ILLUSTRATIONS
“Traveller, hast thou ever seen so great a grief as mine?” . . . . . . Frontispiece
“What are those dots on the sun?” Doctor
Freeman
shouted to me
The upturned roots of an old tree were just in front
“The last seen of Dale he was gathering together
a
crowd of little children”
“The boys call her ’The Woman with
Sandwiches
and Sympathy’”
What was the difference? He had gotten a letter
One night I had the privilege of seeing a plane
caught
by the search-light
The air-raid had not dampened her sense of humor
I
SILHOUETTES OF SONG
The great transport was cutting its sturdy way through three dangers: the submarine zone, a terrific storm beating from the west against its prow, and a night as dark as Erebus because of the storm, with no lights showing.
I had the midnight-to-four-o’clock-in-the-morning “watch” and on this night I was on the “aft fire-control.” Below me on the aft gun-deck, as the rain pounded, the wind howled, and the ship lurched to and fro, I could see the bulky forms of the boy gunners.
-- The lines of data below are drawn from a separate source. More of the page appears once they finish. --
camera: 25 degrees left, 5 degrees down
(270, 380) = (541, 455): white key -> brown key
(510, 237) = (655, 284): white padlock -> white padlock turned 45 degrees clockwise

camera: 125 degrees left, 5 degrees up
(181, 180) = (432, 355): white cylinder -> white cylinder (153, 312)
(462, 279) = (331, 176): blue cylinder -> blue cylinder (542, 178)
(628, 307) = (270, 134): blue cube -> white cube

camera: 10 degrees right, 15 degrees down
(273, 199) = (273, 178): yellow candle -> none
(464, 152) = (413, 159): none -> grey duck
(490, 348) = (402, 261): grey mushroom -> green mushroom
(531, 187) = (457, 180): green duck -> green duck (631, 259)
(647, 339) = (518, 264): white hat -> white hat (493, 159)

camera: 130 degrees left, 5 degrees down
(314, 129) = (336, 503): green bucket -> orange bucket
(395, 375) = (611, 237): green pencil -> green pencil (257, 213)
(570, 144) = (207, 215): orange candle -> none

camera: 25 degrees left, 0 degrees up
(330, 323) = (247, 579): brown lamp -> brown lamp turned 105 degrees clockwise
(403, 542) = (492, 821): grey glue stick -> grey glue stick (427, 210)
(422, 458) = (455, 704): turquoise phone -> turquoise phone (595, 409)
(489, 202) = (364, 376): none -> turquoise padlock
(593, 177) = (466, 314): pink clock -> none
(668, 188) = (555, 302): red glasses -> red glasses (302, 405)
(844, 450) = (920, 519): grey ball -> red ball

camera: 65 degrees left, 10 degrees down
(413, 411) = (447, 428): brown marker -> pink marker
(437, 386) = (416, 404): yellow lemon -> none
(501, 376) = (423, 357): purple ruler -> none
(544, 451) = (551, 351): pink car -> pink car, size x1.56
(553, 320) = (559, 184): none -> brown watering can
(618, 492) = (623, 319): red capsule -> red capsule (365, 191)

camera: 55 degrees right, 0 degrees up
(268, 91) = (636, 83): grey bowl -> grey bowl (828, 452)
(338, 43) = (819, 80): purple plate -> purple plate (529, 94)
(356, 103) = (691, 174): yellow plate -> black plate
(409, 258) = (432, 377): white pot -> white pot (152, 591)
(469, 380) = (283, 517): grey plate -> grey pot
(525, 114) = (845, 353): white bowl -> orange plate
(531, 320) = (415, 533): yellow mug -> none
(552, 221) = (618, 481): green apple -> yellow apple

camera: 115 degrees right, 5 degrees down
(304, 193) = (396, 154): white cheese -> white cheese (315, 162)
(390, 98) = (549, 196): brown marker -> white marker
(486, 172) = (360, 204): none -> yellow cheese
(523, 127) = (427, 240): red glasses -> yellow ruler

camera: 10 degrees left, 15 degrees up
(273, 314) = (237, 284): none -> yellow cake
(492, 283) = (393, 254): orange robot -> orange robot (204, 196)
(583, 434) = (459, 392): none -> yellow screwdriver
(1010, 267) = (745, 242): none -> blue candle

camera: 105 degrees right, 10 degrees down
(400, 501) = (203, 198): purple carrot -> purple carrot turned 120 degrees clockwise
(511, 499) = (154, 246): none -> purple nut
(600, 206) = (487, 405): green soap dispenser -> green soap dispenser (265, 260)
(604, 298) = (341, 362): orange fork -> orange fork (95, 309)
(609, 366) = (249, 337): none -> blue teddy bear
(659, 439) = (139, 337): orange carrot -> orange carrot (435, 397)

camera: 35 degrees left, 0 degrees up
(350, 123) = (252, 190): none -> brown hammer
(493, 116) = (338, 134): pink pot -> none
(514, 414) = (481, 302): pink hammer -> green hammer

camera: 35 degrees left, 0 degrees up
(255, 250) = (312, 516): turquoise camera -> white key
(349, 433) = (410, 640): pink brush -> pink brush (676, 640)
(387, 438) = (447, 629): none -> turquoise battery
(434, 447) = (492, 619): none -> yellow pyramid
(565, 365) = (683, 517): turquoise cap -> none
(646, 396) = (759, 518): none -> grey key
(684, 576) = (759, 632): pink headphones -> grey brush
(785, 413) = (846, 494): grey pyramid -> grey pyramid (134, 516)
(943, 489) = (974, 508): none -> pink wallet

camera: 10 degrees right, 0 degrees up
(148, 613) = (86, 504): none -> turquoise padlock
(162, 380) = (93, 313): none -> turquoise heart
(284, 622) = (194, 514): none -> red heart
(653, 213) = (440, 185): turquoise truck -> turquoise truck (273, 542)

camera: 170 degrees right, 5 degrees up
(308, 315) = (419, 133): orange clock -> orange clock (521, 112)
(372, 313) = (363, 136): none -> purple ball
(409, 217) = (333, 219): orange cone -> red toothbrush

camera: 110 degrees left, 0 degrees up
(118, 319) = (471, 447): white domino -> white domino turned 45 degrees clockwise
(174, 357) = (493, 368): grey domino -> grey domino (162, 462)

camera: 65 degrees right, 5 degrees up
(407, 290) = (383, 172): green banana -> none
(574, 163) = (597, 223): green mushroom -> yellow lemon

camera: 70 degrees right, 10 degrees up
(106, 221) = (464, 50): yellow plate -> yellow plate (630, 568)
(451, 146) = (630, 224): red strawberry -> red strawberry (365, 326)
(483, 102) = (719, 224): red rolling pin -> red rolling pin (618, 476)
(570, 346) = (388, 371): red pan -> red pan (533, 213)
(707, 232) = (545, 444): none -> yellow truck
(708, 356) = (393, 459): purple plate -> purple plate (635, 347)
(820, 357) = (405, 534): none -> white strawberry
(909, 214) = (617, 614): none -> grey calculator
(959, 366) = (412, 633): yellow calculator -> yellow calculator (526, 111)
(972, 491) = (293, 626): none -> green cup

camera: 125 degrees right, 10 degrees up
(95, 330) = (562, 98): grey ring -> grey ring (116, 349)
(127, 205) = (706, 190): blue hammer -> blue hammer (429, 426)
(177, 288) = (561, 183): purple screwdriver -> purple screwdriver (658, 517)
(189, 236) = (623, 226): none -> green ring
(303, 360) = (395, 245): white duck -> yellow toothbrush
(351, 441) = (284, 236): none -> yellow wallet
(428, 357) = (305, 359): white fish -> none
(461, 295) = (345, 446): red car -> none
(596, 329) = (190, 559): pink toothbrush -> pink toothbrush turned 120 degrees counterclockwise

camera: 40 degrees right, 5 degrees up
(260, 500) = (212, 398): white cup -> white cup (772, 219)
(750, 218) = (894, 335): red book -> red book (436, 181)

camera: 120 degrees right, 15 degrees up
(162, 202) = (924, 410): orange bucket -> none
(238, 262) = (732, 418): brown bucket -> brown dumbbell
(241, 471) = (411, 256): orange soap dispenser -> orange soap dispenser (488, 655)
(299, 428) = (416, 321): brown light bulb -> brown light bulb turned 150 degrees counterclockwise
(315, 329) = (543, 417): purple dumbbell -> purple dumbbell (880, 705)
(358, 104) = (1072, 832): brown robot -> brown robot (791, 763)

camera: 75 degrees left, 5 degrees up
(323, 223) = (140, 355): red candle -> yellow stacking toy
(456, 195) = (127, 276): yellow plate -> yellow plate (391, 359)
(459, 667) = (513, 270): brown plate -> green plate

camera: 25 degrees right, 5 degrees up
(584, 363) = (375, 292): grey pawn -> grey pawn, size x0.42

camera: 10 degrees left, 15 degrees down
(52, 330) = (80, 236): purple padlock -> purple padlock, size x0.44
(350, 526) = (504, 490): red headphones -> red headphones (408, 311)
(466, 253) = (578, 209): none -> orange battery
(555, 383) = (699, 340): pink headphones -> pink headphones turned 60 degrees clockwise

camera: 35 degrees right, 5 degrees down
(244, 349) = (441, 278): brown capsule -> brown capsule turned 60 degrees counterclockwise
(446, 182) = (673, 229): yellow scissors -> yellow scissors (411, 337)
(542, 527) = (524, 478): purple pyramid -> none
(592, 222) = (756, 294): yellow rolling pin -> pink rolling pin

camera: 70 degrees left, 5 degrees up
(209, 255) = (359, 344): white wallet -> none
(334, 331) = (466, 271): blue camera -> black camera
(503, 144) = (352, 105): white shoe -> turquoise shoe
There were two to each gun, two standing by, with telephone pieces to their ears, and six sleeping on the deck, ready for any emergency. The greatcoats made them look like gaunt men of the sea as they huddled against their guns, watching, waiting. I wondered what they could see in that impenetrable darkness, if a U-boat could even survive in that storm; but Uncle Sam never sleeps in these days, and this transport was especially worth watching, for it carried a precious cargo of wounded officers and men back to the homeland, west bound.
For an hour I had heard no sound from the boys on the gun-deck below me. When I was on watch in the daylight I knew them to be just a great crowd of fine, buoyant, happy American lads, full of pranks and play and laughter, but they were strangely silent to-night as the ship ploughed through the storm. The storm seemed to have made men of them. They were just boys, but American boys in these days become men overnight, and acquit themselves like men.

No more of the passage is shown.